The AI Workforce Reckoning: Who’s Deploying It, Who’s Losing Jobs
What It Means for India’s 5.8 Million Tech Workers
From India’s IT corridors to Silicon Valley, AI has moved from boardroom experiment to blunt operational tool. In 2026, the layoffs are filed, the sectors are named, and the numbers are in.
Telugu Times Technology Desk | Source: Stanford HAI 2026 AI Index
Across every major sector in the United States and India, AI is no longer a future threat — it is a present restructuring force. Worker access to AI tools rose 50% in 2025 alone, and the number of companies with large-scale AI in production is set to double within six months. The shift is no longer gradual.
Where the adoption is happening — and how fast

The jobs picture: USA
The structural pressure on American tech workers is no longer theoretical. Roughly 43 million U.S. jobs face significant AI exposure within a one-year horizon. In software specifically, a near-20% drop in employment among developers aged 22 to 25 is the clearest sign yet that AI is compressing entry-level demand before it reshapes senior roles.
The jobs picture: India
For India, the stakes are more concentrated. Unlike previous automation waves, AI targets precisely the non-routine, white-collar service work India built its tech economy on — BPO, software testing, back-office processing — sectors that anchor the country’s middle class and account for 7.5% of GDP.

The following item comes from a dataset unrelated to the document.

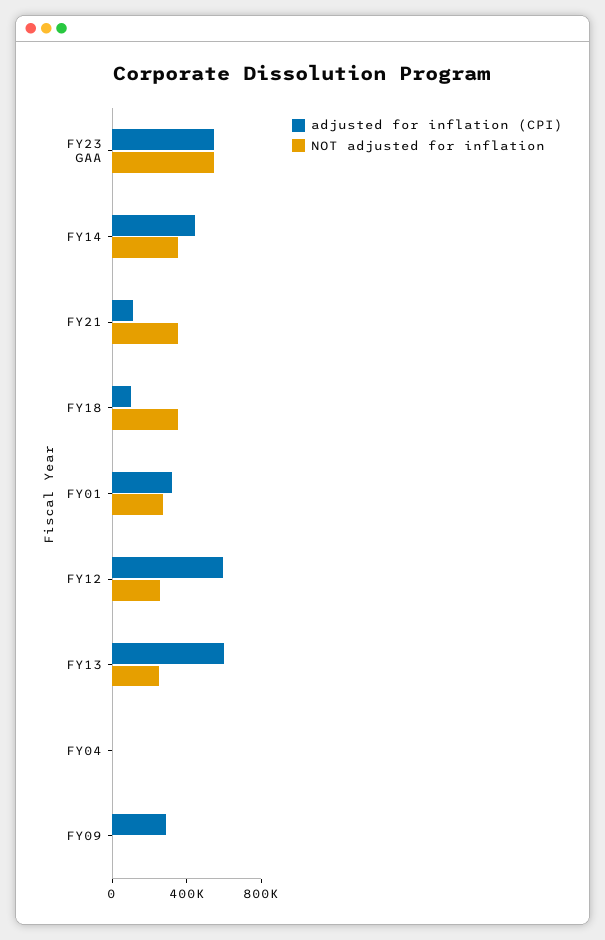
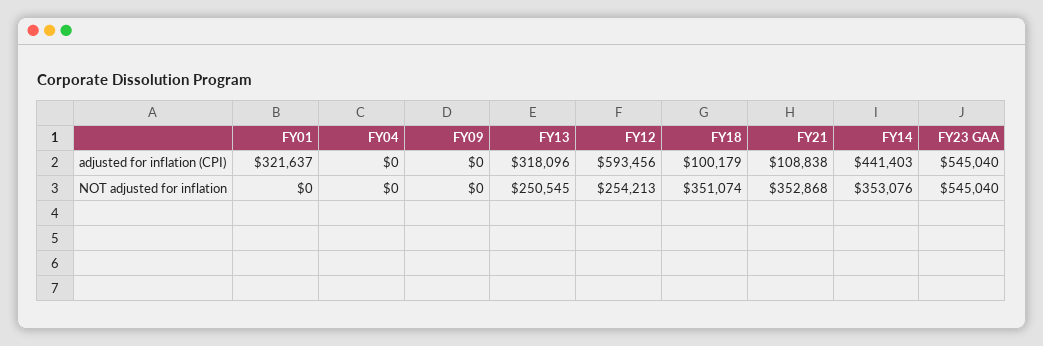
NOT adjusted for inflation, FY01: 300000 -> 0
adjusted for inflation (CPI), FY13: 600000 -> 318096
adjusted for inflation (CPI), FY09: 300000 -> 0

The rupture is already showing in hiring. India’s IT majors once absorbed 600,000 engineering graduates a year. Analysts warn that 20 to 25% of new graduates may remain unemployed, with ripple effects spreading across India’s services-dependent urban economy. At the firm level, TCS has cut over 12,000 positions at middle and senior levels, and in the first quarter of 2026 alone, Indian IT and BPO companies may have filed more U.S. WARN layoff notices than in all of 2025.
“We’ve been asking our teams how we can deliver twice the revenue with half the people.”
— C. Vijayakumar, CEO, HCL Technologies

The escape route — if there is one
The picture is not uniformly bleak. Infosys is embedding AI into its core banking and insurance platforms, opening new roles in AI engineering and data science. India’s Economic Survey 2025–26 notes that early evidence from advanced economies has “begun to temper some of the more extreme predictions.” The caveat is sharp: Nasscom says whether the industry is a net employer or net loser “depends on the actions we take.” With fewer than 20% of IT workers currently trained in AI and one million professionals needed by year-end, the skills gap is the defining challenge of this moment.
For the Telugu-speaking workforce — concentrated in India’s tech hubs and spread across American firms from Seattle to San Jose — the message is clear: retraining is no longer optional, it is mandatory.